Gelatinous zooplankton. Photo: Tone Falkenhaug
Numerous net samples of plankton were taken during the G.O. Sars -cruise. The jellies from many of these samples were fixed in formalin, and are waiting for less hectic times when I’ll have the chance to sit down by the dissecting microscope and identify them. Because of their gelatinous structure the jellies don’t stand fixation quite as well as for example crustaceans do, and lose some of their beauty and –unfortunately– features. Identifying the animals already mauled by the net can therefore sometimes be quite a challenge – but it’s one that I am looking forward to. Hopefully the samples will offer interesting insight into the gelatinous fauna of the MAR.
The real treat, however, was to get to see the jellies in their natural environment during the cruise. With the help of the two ROVs Aglantha and Bathysaurus we had a rare opportunity to observe these beautiful animals live. Some of them would just hang motionlessly in the water, spreading their tentacles and waiting for prey to swim by. Others were more active: jellyfish would pulsate by and siphonophores glide soundlessly through the darkness.
A ctenophore, member of a common group of gelatinous zooplankton. Photo: D. Shale
Besides being great fun, using the ROVs has scientific benefits compared to the more traditional nets. The vertical transects from the surface to the bottom allowed us to record exact depth distributions for the animals - something that is nearly impossible to do with the nets that haul up everything in their path into one big bucket of soup. We were also able to observe the natural behavior of the animals way below the scuba diving depths where this is usually feasible.
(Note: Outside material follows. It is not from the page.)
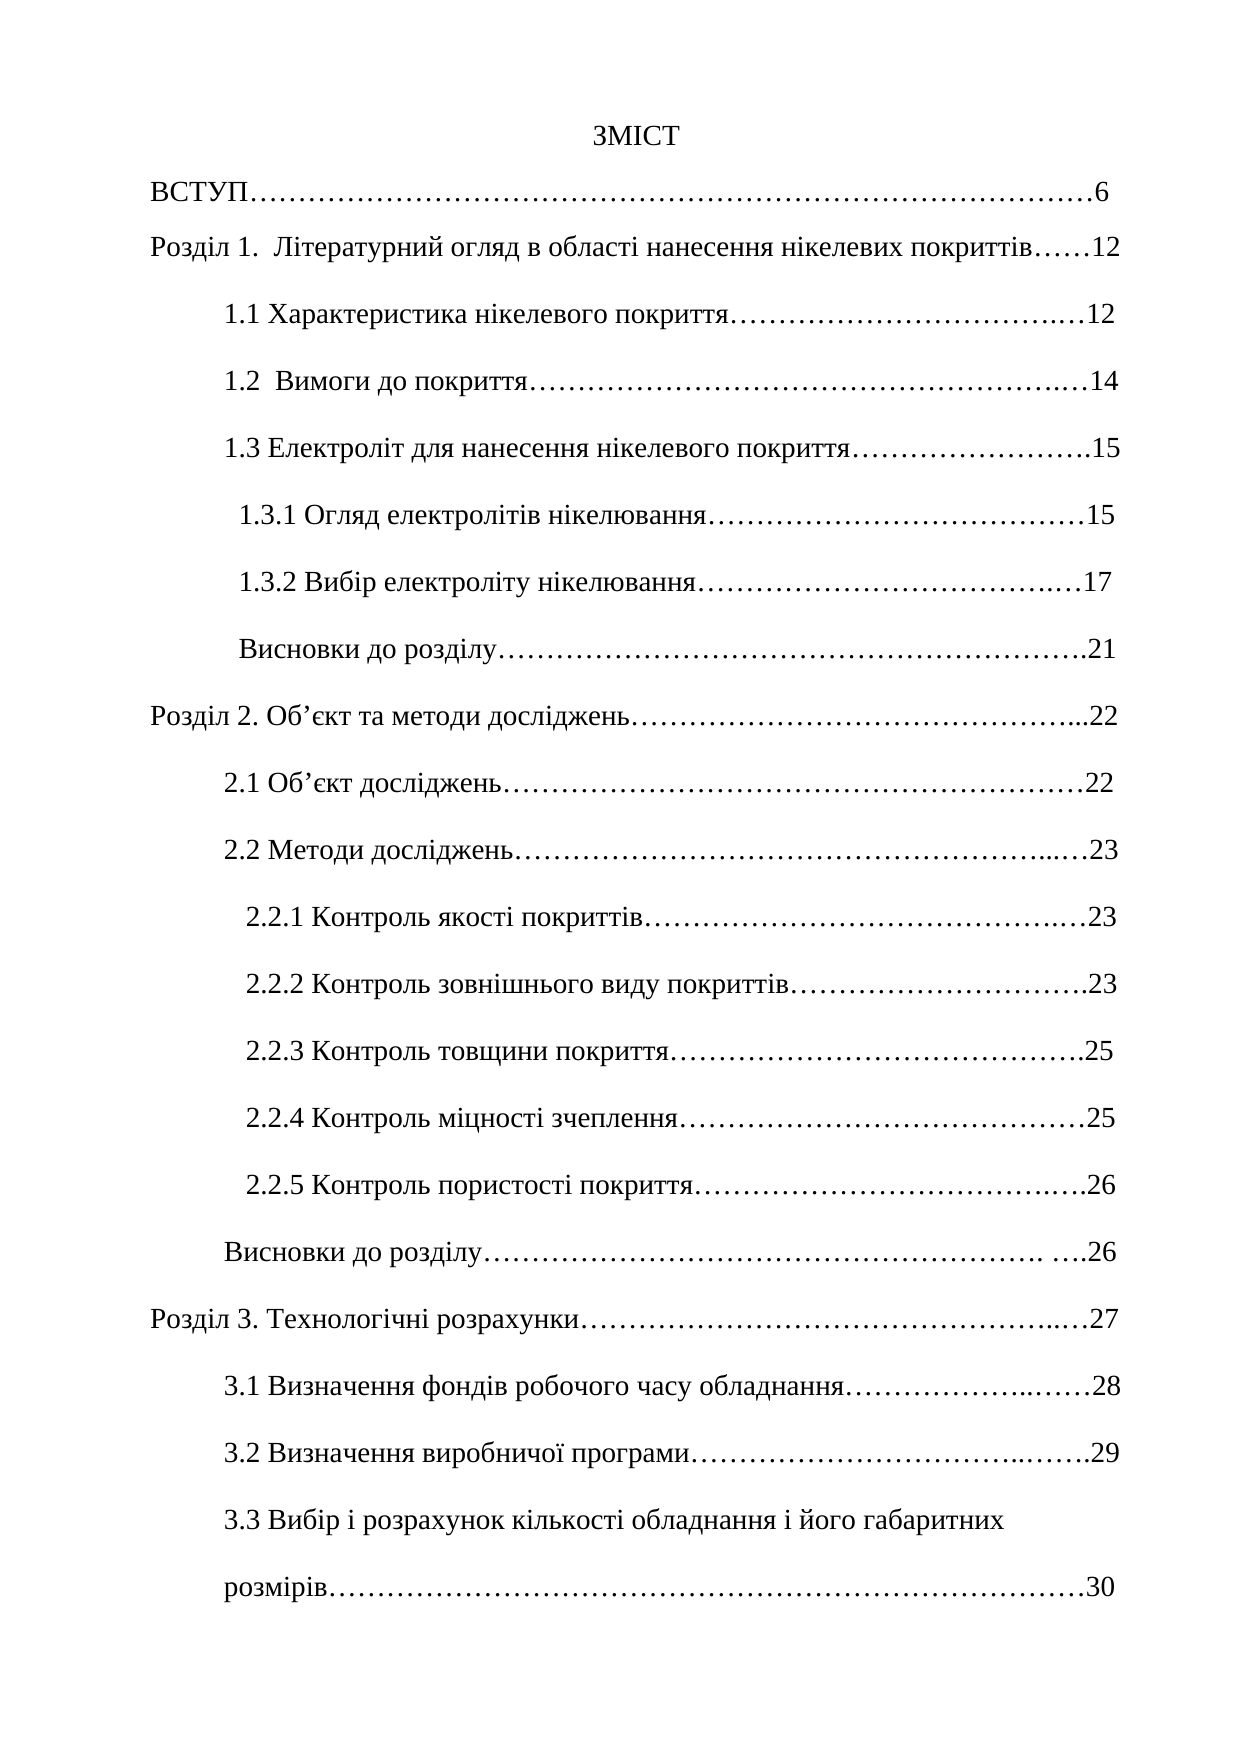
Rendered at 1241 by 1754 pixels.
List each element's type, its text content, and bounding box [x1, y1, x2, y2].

The ROVs also enabled us to capture jellies one by one and bring them to the surface unharmed for further studies normally impossible with the moribund animals caught with a net. Granted, this proved to be a bit tricky - catching the animals with remote controls and live video feed on a small screen was easier said than done. Maybe more practice with a Playstation might have helped… However, the pilots did manage to bring up a number of small red medusae of the species Aeginura grimaldii from several hundred meters for respiration measurements. These fellows seemed to be unharmed by their long ascent and were happily swimming around in the oxygen measurement chambers, oblivious to us continuously monitoring their metabolic rate.
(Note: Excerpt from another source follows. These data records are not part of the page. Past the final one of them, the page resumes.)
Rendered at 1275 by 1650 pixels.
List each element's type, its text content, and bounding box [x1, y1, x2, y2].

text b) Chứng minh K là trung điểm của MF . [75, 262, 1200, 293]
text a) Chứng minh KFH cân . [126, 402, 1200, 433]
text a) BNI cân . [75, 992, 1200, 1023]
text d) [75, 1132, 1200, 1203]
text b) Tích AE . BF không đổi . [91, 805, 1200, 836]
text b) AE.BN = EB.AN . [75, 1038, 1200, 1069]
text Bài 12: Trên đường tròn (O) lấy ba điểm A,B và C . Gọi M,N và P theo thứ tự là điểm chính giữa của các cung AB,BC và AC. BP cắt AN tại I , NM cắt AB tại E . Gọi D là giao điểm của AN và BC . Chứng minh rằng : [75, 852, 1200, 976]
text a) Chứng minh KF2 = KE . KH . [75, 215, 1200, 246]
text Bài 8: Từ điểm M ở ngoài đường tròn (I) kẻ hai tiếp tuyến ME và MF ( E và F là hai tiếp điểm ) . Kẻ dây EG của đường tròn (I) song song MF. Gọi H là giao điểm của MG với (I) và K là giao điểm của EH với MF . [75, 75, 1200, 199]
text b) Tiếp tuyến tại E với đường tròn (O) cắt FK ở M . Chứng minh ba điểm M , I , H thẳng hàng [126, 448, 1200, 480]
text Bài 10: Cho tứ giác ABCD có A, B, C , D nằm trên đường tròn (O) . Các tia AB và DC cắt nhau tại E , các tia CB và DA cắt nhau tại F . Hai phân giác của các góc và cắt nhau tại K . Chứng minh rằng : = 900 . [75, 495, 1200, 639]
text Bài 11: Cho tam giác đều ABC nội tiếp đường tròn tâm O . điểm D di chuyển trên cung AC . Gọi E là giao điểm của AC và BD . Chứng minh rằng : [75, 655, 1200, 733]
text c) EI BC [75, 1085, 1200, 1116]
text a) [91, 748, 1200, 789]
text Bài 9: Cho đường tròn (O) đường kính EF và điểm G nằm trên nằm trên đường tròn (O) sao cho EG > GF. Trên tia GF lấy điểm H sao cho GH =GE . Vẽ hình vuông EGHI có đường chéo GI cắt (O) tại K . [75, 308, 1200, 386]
Exciting as the cruise was with all the live animals and ROV dives, some of the novelty has worn off by the time you watch the same 3-hour dive tape for the nth time, in slow motion, trying to decide whether a particular faraway lump is a siphonophore or a doliolid. Sitting in the lab glued to the microscope, counting hundreds of tiny medusae, can also at times get a bit dull – at least until you find something you haven’t seen before. But hopefully nice results will in the end pay off for all the hard work.